Published 19 May, 2022 02:22pm

A desert, a cop and a murder mystery: Netflix's Thar is more mood than plot

Thar, a new Netflix release, belongs to a distinct subversive genre. Long shots of desolate desert. A grisly murder, a severed ear. A fatigued cop, Surekha (Anil Kapoor), about to retire in a few months. And then, a stranger enters the village, a city slicker named Siddharth (Harshvarrdhan Kapoor), a seller of antiques in Delhi.

The year is 1985, the place Munabao, a hamlet in Rajasthan. Deceitful men, ambiguous motives, a forlorn landscape — this is a Western winking at noir or country liquor-sniffing No Country for Old Men.
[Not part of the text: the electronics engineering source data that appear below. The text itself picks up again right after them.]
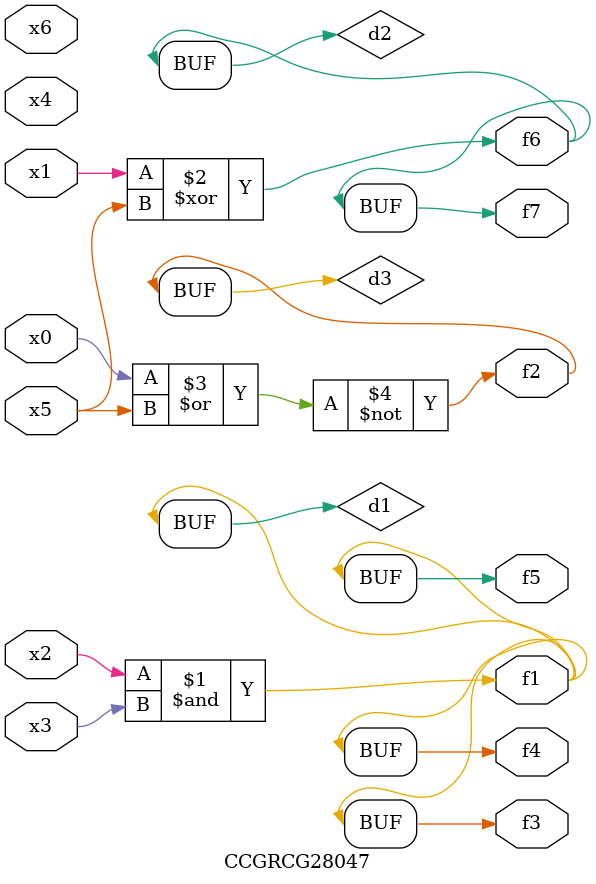
<source format=v>
module CCGRCG28047(
	input x0, x1, x2, x3, x4, x5, x6,
	output f1, f2, f3, f4, f5, f6, f7
);

	wire d1, d2, d3;

	and (d1, x2, x3);
	xor (d2, x1, x5);
	nor (d3, x0, x5);
	assign f1 = d1;
	assign f2 = d3;
	assign f3 = d1;
	assign f4 = d1;
	assign f5 = d1;
	assign f6 = d2;
	assign f7 = d2;
endmodule

</source>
Clocking in at 109 minutes, Thar is more mood than plot. There are two parallel murders: one of a family and the other of an individual. It alternates between the lives of Surekha and Siddharth: a beaten old guard, who remained a sub inspector his entire life, and a reticent young man on a disturbing mission.

The movie isn’t about who committed the main murder — we find out early — but why. The reason is revealed in the climax. Thar, then, primarily fills in the rest of the blanks — not through plot, but the characters. Surekha is pleasant company; the film conveys his life’s tenor and tone with sufficient finesse.

For a film centred on horrific depravities, Thar is quite sheepish about most scenes of violence

He says in an early scene that in the old days, dacoits were “rebels from the so-called lower castes; they were principled, unlike these people” — his junior Bhure (Satish Kaushik), belonging to a marginalised caste, listens quietly. When Surekha enters the house of a young woman (Fatima Sana Shaikh), Bhure stays out. Surekha has enough problems of his own — a still life, a servile life — and his wife has listened to them all; she dozes off midway at times, leaving her husband alone with his monologue.

These bits feel fascinating and significant — but only till a point. Because Thar’s filmmaker, Raj Singh Chaudhary, succeeds in sprinkling details but struggles to connect them. A subplot like Surekha’s also has a hidden pitfall: it is realistic to the point of being stagnant. Or at least stagnant enough that it lacks a riveting arc or lasting socio-political engagement. The net result is a slow burn culminating into, well, not much.

Then there’s Siddharth, a puzzle in a puzzle. Like many compelling characters, he’s marked by a curious contradiction. He doesn’t talk as much; his actions do — or scream rather. One by one, young men in the village start to vanish. Siddharth has locked them up in a rundown fort, inflicting barbaric torture on them. Such a schism makes you crave character details, but Harshvarrdhan reveals nothing, first eliciting intrigue, then frustration.

Unlike other star kids, Harshvarrdhan isn’t known for scene-chewing bravado but a slow simmer. It was a style that looked refreshing in the earlier years, but in 2022, it feels like a shtick — a performance of a performance.

Worse, that approach backfires, as Siddharth doesn’t look menacing, or effective, in gory scenes. His character is so inert that he ossifies the film, shutting out possibilities and surprise. Instead of subtle tonal variations — a through-line connecting Siddharth’s ‘normal’ and unhinged selves — Harshvarrdhan plays him in two distinct modes, embodying (not improving) his conceived insipidness.

For a film centred on horrific depravities, Thar is quite sheepish about most scenes of violence, cushioning the blows by distracting background music. They are present in both kinds of torture — by Siddharth and Surekha — making the diluted impacts an in-house style. That isn’t the case, however, when the victim is a woman. The violence, then, becomes more ‘agile’ and confident and disturbing, making you suspicious about the stark change in tone.

What leaves no scope for doubt, though, is its climax. It’s so stale and closed and easy that it feels quite fittingly that the filmmakers had run out of ideas. Towards the end, Surekha is where he was: contemplating an uncertain future, much like the sheriff in No Country for Old Men.

The only difference is that the poetic coda of Tommy Lee Jones’ character bookended a modern masterpiece. Here, the climactic shock (and Surekha’s parallel defeat) reminds you of a lazy pun: a ‘cop out’.